The contract approval came by way of a 12-1 board vote with the only dissenting voice belonging to Ayers Ratliff of Wellington.
Ratliff pointed to language in the contract that makes Faircloth eligible for a raise “in an amount equal to that granted to other administrative staff as a general increase,” saying it creates motivation for Faircloth to push raises for fellow administrators that would, in turn, increase his own pay.
Ratliff said “taxpayers would be on the hook for $1 million” when speaking of the totality of Faircloth’s contract over five years once benefits and potential raises are factored in.
He also expressed concerns over $3,500 in funds that Faircloth is eligible for in yearly reimbursement for professional development, the remainder of which goes into annuity.
“We’re making it so that taxpayers have to live with our decision for six years whether they like it or not,” said Ratliff. “We have no way out of this unless Glenn gets another job or resigns or decides to do something different with his life.”
Board members spoke up for Faircloth.
“Our salary schedule goes through the finance committee, the treasurer, the five-year forecast, and the process of looking at other districts before it’s determined,” said board president Deborah Melda. “It’s not just Glenn saying, ‘They’re all going to get nine percent raises.”
Board member Rex Engle said former superintendent John Nolan was making more money at retirement than Faircloth is now.
At the start of the meeting, Ratliff said that Faircloth had accused him of having a racist motivation in fighting approval of the new deal. Ratliff also said 50 instances of plagiarism were found in Faircloth’s college dissertation by iThenticate, a plagiarism detection service based in California.
He threatened to file an Equal Employment Opportunity Commission complaint, against Faircloth.
Faircloth did not respond to Ratliff directly during the meeting and denied the plagiarism accusation.
“I hope that Mr.
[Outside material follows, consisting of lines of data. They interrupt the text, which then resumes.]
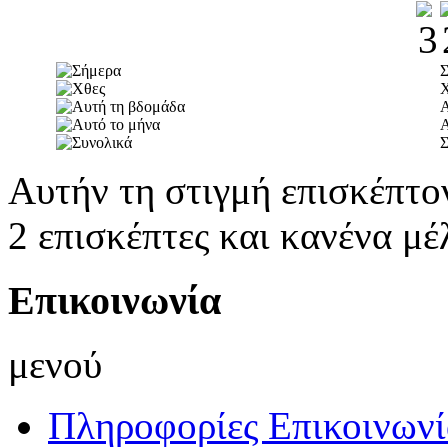
Α
Α
Σ
Αυτήν τη στιγμή επισκέπτο
2 επισκέπτες και κανένα μέ
Επικοινωνία
μενού
Πληροφορίες Επικοινωνί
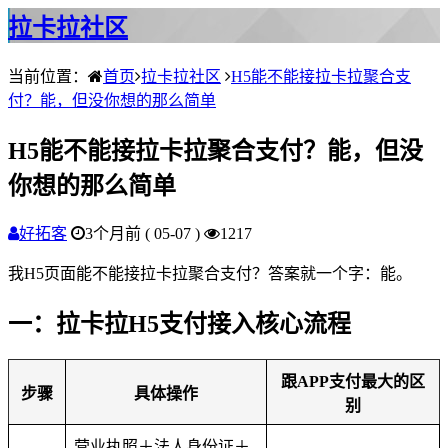
拉卡拉社区
当前位置：
首页
拉卡拉社区
H5能不能接拉卡拉聚合支
付？能，但没你想的那么简单
H5能不能接拉卡拉聚合支付？能，但没
你想的那么简单
好拓客
3个月前 ( 05-07 )
1217
我H5页面能不能接拉卡拉聚合支付？答案就一个字：
能。
一：拉卡拉H5支付接入
核心流程
跟APP支付最大的区
步骤
具体操作
别
营业执照＋法人身份证＋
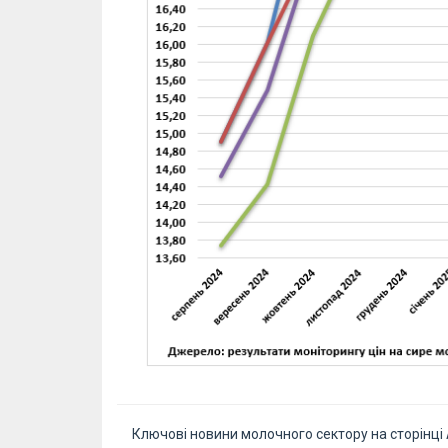
Ключові новини молочного сектору на сторінці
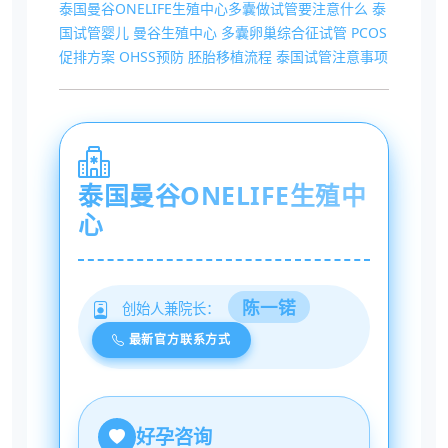
泰国曼谷ONELIFE生殖中心多囊做试管要注意什么
泰
国试管婴儿
曼谷生殖中心
多囊卵巢综合征试管
PCOS
促排方案
OHSS预防
胚胎移植流程
泰国试管注意事项
泰国曼谷ONELIFE生殖中
心
陈一锘
创始人兼院长：
最新官方联系方式
好孕咨询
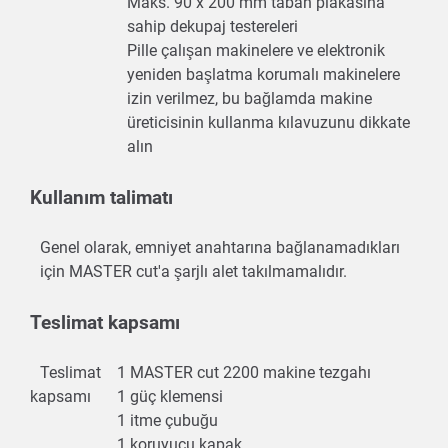
Maks. 90 x 200 mm taban plakasına
sahip dekupaj testereleri
Pille çalışan makinelere ve elektronik
yeniden başlatma korumalı makinelere
izin verilmez, bu bağlamda makine
üreticisinin kullanma kılavuzunu dikkate
alın
Kullanım talimatı
Genel olarak, emniyet anahtarına bağlanamadıkları
için MASTER cut'a şarjlı alet takılmamalıdır.
Teslimat kapsamı
Teslimat
1 MASTER cut 2200 makine tezgahı
kapsamı
1 güç klemensi
1 itme çubuğu
1 koruyucu kapak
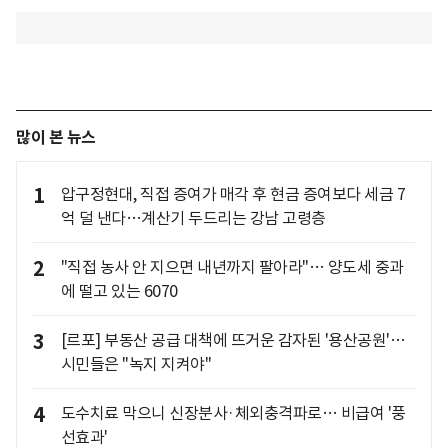
많이 본 뉴스
1
압구정현대, 직접 증여가 매각 후 현금 증여보다 세금 7
억 덜 낸다…계산기 두드리는 강남 고령층
2
"직접 농사 안 지으면 내년까지 팔아라"… 양도세 중과
에 떨고 있는 6070
3
[르포] 부동산 공급 대책에 뜨거운 감자된 '용산공원'…
시민들은 "녹지 지켜야"
4
도수치료 막으니 신장분사·체외충격파로… 비급여 '풍
선효과'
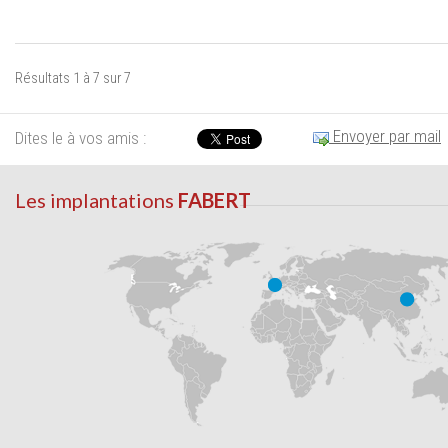
Résultats 1 à 7 sur 7
Envoyer par mail
Dites le à vos amis :
Les implantations
FABERT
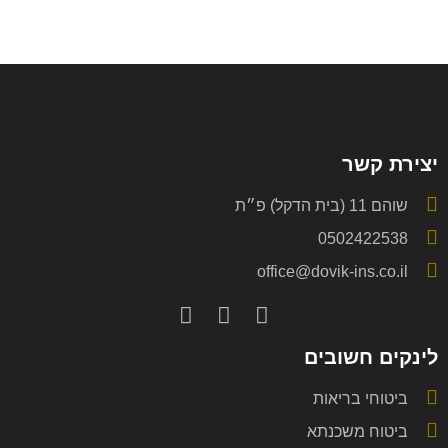
יצירת קשר
שוהם 11 (בית הדקל) פ״ת
0502422538
office@dovik-ins.co.il
לינקים חשובים
ביטוחי בריאות
ביטוח משכנתא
Ratliff in his great investigation took the time to actually read my dissertation,” he said. “My dissertation was my life’s work. To plagiarize it, I would have had to plagiarize my life. My dissertation is about working with African-American boys and literacy. My research took me away from literacy and into their interaction and environment. My question became, why are boys reading at a lower level than girls on standardized tests?”
When asked after adjournment about accusing Ratliff of racism, Faircloth said he’s only concentrated on his job.
“What I’m going to focus on is the work,” he said. “That’s what this board hired me to do. I’m a young superintendent but this is my 19th year in education. Any time I’ve worked for anyone there hasn’t been directives or goals my bosses have given me I haven’t met. This board has given me lofty goals. We’ve had to make lemonade out of lemons and we did.”